Pistols slipped out from underneath robes. Hammers clicked back. A rifle muzzle shimmered as the metal caught the moon's light. Des kept his hands free. He was in command, and his was the privilege of putting a match to the fuse of the dynamite.
"You ladies about through?" Andy said, yawning rather than speaking it. "Must be close on to eleven." He was sitting on a small desk with iron legs which was pushed into a corner beside others like it. His back was braced against the new blackboard. One of the volumes of his set of Kent's Commentaries lay across his lap; he'd been underlining lightly with a pencil.
Fifteen minutes ago, he'd walked over from, the cottage to collect Jane. She and Prudence and Madeline and a thin golden-colored eleven-year-old named Esau had spent the evening finishing the cleaning of the school — washing the sparkling new windows Andy had puttied in night before last, scouring the floor. Madeline and Jane used soapy rags but Prudence, as if somehow purifying herself by making the task harder, scrubbed in the old primitive way of the Low Country, with a handful of moss dipped in water.
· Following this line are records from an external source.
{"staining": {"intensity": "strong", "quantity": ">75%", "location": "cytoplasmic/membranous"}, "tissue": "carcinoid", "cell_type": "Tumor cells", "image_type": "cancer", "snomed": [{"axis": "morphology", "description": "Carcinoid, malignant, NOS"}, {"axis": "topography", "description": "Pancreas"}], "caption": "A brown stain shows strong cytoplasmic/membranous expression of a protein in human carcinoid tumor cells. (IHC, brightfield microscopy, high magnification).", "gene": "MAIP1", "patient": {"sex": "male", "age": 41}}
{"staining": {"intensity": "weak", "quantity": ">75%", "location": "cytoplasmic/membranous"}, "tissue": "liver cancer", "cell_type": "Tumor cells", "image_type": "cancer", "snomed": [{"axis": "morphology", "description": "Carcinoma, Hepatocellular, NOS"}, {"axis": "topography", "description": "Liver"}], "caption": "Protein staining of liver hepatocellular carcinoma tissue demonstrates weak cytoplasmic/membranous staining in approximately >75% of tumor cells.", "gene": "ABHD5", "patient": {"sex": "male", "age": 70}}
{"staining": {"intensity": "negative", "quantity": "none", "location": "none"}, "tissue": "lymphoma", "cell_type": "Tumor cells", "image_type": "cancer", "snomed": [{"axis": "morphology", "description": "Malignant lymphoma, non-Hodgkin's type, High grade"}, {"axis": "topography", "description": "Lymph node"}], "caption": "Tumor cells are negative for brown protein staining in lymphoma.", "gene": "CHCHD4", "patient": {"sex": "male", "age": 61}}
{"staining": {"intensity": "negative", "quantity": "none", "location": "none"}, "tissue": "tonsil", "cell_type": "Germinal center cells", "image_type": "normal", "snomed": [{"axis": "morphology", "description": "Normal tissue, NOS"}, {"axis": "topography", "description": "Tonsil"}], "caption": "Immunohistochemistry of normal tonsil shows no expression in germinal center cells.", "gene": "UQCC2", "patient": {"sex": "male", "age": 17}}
"It feels later than that." Madeline straightened, stiff and chilly. Her wine-colored skirt was soaked around the hem. She dropped her rag in a wood bucket. The windows gleamed with reflections of two lamps burning on stools. "We're done. We can put the furniture back tomorrow."
"Esau, you were kind to help," Jane said, patting him. "But it's too late for a boy your age to be awake. Andy and I will walk you home."
"I wanted to help," the boy said. "It's my school."
Madeline smiled, twisting a strand of gray hair away from her forehead and tucking it in so it wouldn't fall again. She was spent, but it was not an unpleasant feeling. All evening they'd worked in the relaxed, easy way of good friends, and now the school was freshly whitewashed and cleaned of the eternal mildew of the Low Country — ready for the visitors from Connecticut.
She bent to pick up the bucket. Her glance fell across the front window, bright with reflections of the lamps. Behind them, something red shimmered. Instantly, she knew who was out there.
She had time only to say, "They've come." A shotgun blew out the front window. One of the pellets nicked Madeline's sleeve as she flung herself against the wall by the front door. Flying glass opened a cut in the cheek of the bewildered Esau. Prudence heaved to her feet, the clump of moss dripping water on the floor so carefully scrubbed and dried.
Madeline heard horses, and men shouting the word nigger, and she knew her sense of peace had been false. She heard a man say, "Light the dynamite."
"Oh my God," Jane said.
Andy flung his book aside. "Somebody's got to go wake the militiamen. Miss Madeline, you take the others out the back, and I'll do it."